The Panama papers, followed by the Pandora Papers, exposed the staggering levels of wealth secreted away in tax havens and money laundering centres in the Caribbean (several of which are US or British protectorates) and the United Arab Emirates, not to mention anonymous, numbered bank accounts in other jurisdictions, including Europe and Southeast Asia. It is because Western corporations, politicians and the “super-rich”- and their equivalents in the rest of the world- benefit from this corrupt financial system that little or no action has been taken to clean it up and return wealth that has been siphoned away from poorer nations.
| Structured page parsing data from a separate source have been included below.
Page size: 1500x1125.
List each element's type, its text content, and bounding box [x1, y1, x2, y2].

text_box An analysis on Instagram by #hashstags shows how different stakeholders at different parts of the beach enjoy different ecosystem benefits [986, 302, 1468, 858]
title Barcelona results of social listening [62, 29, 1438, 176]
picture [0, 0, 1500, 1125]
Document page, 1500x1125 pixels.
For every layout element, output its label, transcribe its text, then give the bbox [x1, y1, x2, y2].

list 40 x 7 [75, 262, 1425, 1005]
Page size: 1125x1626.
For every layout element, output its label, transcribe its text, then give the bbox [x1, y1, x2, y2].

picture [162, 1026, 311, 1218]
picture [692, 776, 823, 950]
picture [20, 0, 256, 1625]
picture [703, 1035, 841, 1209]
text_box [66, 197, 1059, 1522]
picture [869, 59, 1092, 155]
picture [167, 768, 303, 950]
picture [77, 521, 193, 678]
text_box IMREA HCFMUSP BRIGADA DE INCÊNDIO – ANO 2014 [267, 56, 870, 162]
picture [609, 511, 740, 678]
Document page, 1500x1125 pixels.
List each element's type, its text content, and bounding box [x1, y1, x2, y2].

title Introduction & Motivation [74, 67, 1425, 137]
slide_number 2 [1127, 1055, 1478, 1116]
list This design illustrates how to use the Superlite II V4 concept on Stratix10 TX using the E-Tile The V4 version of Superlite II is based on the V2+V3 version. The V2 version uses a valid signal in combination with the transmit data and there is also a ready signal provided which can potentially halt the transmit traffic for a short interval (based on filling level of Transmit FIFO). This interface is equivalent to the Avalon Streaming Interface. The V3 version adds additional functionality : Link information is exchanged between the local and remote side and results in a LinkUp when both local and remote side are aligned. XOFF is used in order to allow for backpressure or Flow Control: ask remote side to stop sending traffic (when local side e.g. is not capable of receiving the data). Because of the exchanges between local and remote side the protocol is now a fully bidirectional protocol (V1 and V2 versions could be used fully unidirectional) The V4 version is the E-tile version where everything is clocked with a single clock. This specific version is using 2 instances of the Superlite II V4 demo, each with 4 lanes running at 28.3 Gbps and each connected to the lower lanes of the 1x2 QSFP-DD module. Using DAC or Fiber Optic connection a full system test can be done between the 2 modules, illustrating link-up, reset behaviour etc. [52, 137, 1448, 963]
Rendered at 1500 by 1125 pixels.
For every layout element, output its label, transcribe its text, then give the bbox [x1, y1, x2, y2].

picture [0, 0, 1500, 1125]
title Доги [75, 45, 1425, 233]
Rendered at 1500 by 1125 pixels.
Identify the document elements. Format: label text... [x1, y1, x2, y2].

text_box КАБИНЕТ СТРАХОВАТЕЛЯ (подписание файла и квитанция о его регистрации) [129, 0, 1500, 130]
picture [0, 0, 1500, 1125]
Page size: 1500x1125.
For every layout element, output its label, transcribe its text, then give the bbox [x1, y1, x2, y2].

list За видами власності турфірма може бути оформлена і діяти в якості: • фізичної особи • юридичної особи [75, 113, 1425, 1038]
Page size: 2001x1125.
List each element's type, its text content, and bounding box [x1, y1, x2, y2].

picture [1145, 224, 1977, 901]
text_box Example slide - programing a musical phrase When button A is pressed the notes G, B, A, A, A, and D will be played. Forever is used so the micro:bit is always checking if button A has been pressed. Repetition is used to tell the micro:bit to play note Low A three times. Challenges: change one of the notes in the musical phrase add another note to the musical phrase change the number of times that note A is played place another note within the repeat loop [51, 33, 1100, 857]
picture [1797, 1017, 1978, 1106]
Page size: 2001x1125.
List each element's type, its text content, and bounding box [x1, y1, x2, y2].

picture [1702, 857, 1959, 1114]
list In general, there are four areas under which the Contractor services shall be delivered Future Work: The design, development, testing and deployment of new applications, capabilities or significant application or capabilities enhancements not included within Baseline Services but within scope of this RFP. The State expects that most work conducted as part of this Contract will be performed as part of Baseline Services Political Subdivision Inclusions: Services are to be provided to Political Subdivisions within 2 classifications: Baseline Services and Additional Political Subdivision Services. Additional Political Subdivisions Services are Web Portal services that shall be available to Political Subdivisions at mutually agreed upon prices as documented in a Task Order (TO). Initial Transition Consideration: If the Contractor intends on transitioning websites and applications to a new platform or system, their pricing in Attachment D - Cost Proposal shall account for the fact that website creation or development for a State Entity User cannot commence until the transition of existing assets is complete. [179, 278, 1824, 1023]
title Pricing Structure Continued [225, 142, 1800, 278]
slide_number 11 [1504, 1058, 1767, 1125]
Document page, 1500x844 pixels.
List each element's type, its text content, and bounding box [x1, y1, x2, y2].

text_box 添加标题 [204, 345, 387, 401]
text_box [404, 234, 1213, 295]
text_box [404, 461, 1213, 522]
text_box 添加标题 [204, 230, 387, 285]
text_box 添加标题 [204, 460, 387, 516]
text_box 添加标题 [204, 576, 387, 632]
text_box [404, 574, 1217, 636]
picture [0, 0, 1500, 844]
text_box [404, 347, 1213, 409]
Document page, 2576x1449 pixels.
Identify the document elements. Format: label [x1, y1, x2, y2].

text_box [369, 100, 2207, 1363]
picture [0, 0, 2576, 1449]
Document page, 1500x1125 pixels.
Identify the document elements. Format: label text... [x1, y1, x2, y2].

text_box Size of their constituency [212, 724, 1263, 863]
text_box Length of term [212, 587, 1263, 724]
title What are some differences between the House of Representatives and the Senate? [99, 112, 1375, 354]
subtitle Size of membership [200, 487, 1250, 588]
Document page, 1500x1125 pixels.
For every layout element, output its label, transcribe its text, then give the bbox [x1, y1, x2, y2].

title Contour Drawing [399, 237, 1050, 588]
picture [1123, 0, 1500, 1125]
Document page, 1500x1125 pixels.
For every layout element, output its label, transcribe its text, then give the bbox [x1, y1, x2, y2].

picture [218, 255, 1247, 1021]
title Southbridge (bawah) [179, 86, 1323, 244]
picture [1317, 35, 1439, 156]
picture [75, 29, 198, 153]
I live in a country that is experiencing its worst economic crisis in living memory. It stems from a combination of factors: economic mismanagement and incompetence, the collapse of tourism because of the Covid pandemic, corruption and a poor tax regime, heavy dependence on China which lends at excessive interest rates. The crisis is now exacerbated by the Ukrainian war, as fuel prices soar and trade with Ukraine and Russia (which, together, account for twenty per cent of all our tea exports) grinds to a halt. I am sure there are many other small countries facing similar plights, but which are rarely reported in the Western media which claim to be global media. Which international agency will track and freeze the illicit fortunes of the Sri Lankan politicians and businessmen that have been salted away in “offshore” tax havens? Will the Ukraine war be a wake-up call to the UN or the IMF to overhaul the banking system, strengthening transparency laws and closing all the existing loopholes? I doubt it.